Most of the major movers in commodities in 2020, including precious metals like gold and oil, are expected to continue taking the spotlight until the close of this year. Traders are currently trying to assess the effects of the health crisis on demand. They are also looking for any signs of a global economic recovery.
The Bloomberg Commodities Index BCOM, -0.30% is down almost 12% year to date. The index is heavily weighted in energy. The Bloomberg Energy Subindex off almost 43% as of Sept. 8. Alissa Corcoran, director of research at Kopernik Global Investors, said:
“Many commodities are trading well below their long-term incentive prices. As long as they continue to be in demand, however, these prices aren’t sustainable, and a move to their “incentive prices” would motivate spending to keep the supply in line with demand.”
Energy And Oil Commodities
Energy commodities are some of the biggest losers with the US benchmark West Texas Intermediate crude down almost 40% this year. Oil prices have dropped significantly due to corona-related lockdowns that have reduced demand massively. Oil is way below its long-term incentive price which most analysts estimate to be $75 per barrel.
On September 8, the United States and global benchmark oil futures settled below $40 per barrel which is the lowest level since June. Nonetheless, John Echols, partner at Opportune, thinks anticipations for a slow restart of the global economy coupled with the resulting tepid energy consumption growth make it quite possible that crude oil and its refined product prices may experience only ‘modest gains’ from the current levels.

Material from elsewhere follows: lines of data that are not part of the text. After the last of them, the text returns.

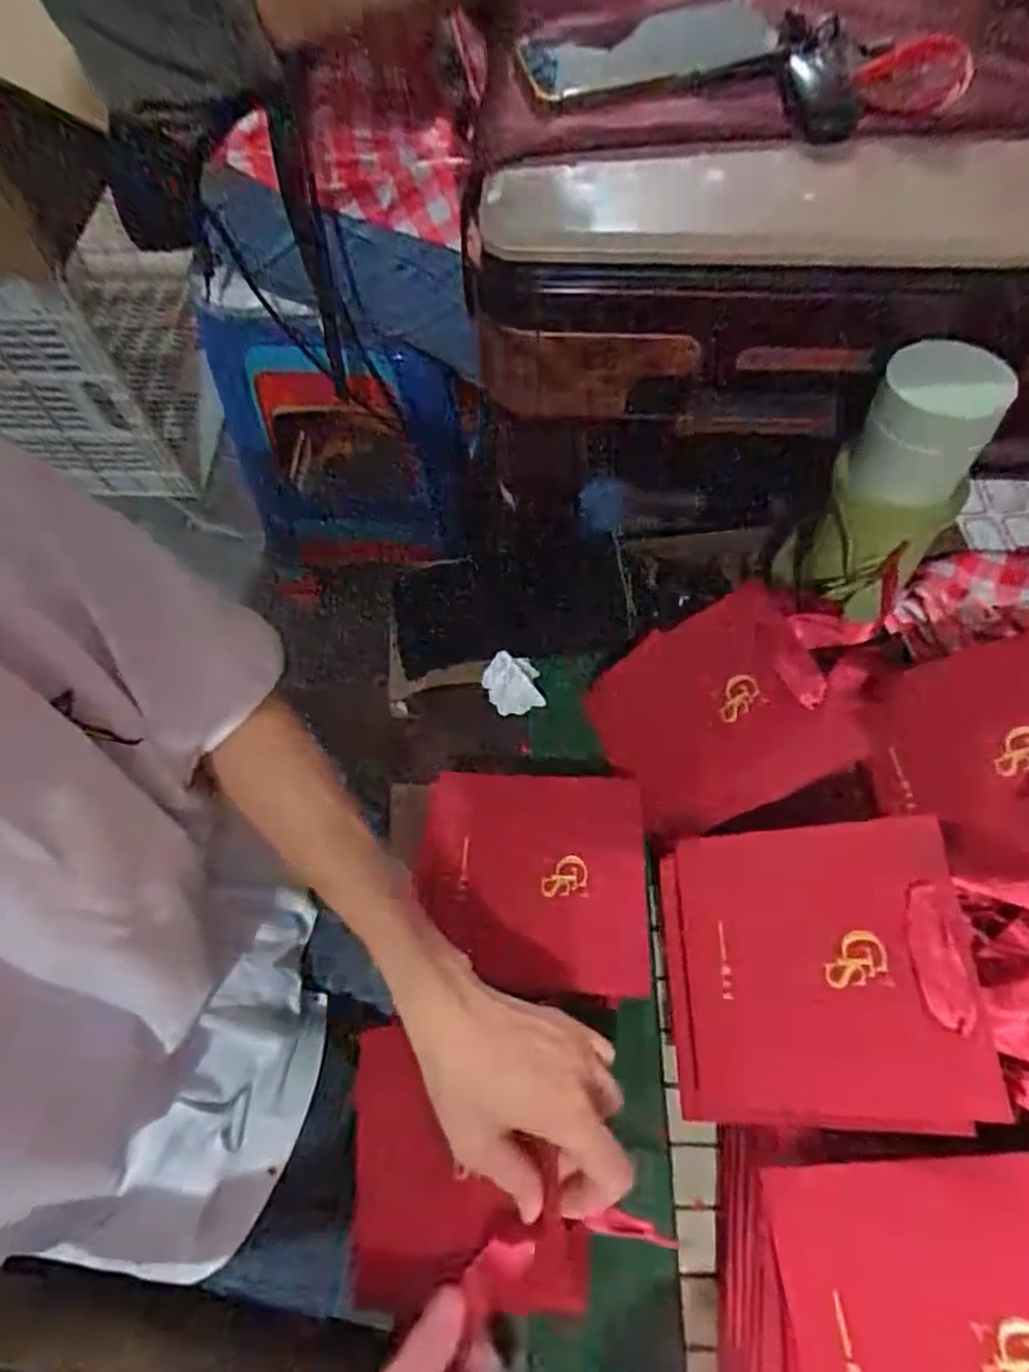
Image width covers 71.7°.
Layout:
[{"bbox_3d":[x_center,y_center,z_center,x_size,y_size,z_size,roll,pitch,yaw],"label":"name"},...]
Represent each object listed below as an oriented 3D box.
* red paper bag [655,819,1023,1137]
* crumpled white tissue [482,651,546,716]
[{"bbox_3d":[0.156,0.149,0.375,0.146,0.011,0.144,-12,67,26],"label":"red paper bag"},{"bbox_3d":[-0.002,-0.001,0.558,0.044,0.025,0.043,-6,64,-1],"label":"crumpled white tissue"}]

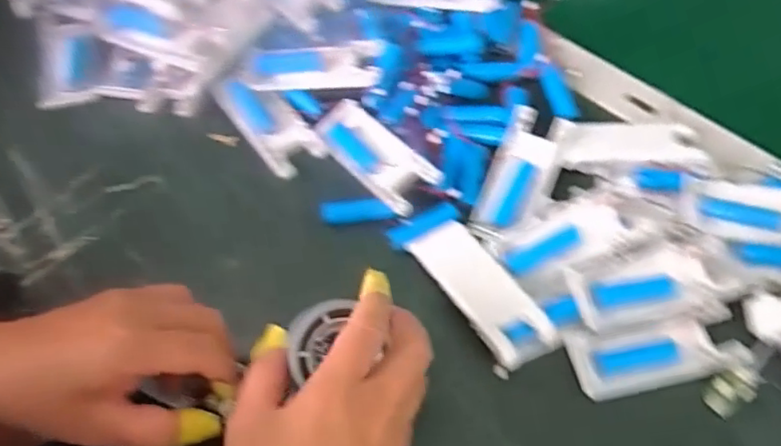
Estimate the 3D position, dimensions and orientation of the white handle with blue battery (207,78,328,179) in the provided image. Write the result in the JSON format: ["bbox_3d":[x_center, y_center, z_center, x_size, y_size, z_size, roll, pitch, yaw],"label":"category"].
[{"bbox_3d":[-0.092,-0.077,0.466,0.041,0.017,0.094,-36,67,-18],"label":"white handle with blue battery"}]

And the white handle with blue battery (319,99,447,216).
[{"bbox_3d":[-0.012,-0.051,0.440,0.036,0.028,0.105,-36,67,-18],"label":"white handle with blue battery"}]

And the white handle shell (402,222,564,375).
[{"bbox_3d":[0.058,0.044,0.396,0.043,0.023,0.105,-32,66,-16],"label":"white handle shell"}]

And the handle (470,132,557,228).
[{"bbox_3d":[0.087,-0.029,0.432,0.039,0.018,0.073,22,63,12],"label":"handle"}]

Additionally, as the economy recovers towards normal, and the US drilling to a large extent shut down; it is natural to see the probability of an upcycle in prices in the intermediate term of around 18 months.
All of the outcomes that come up as a result of the current pandemic will act as clear drivers for energy in the coming months. In the scenario that the pandemic fades, other factors including the US presidential election will come under sharper scrutiny.
In the meantime, most active lumber futures had more than doubled for the year to reach a record high of $928.50 per 1,000 board feet on September 1. Its demand was driven mainly by home renovations and a shift to the suburbs as restrictions due to coronavirus slowed production. Greg Kuta who is the president of lumber broker Westline Capital Strategies explained this phenomenon.
The $1,000 zone maybe presents a ‘ceiling’ for now, with $450 as the floor. Nonetheless, commodity investors will continue to watch the moves made by the precious metals. The metals got a major boost as the pandemic increased demand for silver and gold as a haven for many investment portfolios.
Gold And Precious Metals
Signs of some form of recovery in global economies made silver, an industrial metal, to outpace gold’s rise significantly. Based on the data acquired on September 8, the silver futures traded at about 50% higher year to date. On the other hand, gold surged by about 27%. The chief executive officer of Metals Daily, Ross Norman, said:
“The factors that have underpinned gold’s move higher are still with us. Long-term drivers will continue to be 10-year U.S. Treasury yields TMUBMUSD10Y, 0.679%, and the U.S. presidential election will play a part. The unclear outcome, in what is likely a close-run race; will be to keep uncertainty high and by extension, gold high.”
Metals Daily anticipate that gold will probably surge to as high as $2,200 before the year ends. If these levels are achieved, they would give gold a 45% gain on the year. On the other hand, silver may challenge the $35 zone before the end of this year. If the industrial metal manages to reach these levels, it would translate to a staggering 95% gain on the year.
In general, commodities can be significantly volatile in the short term which experts see; ‘not as a risk but as an opportunity’ for traders to make some profits. The best time to invest is when the commodity prices are seen to be quite below their incentive price at any given time. Currently, most commodities are quite below their incentive prices which present investors and traders great buying opportunities.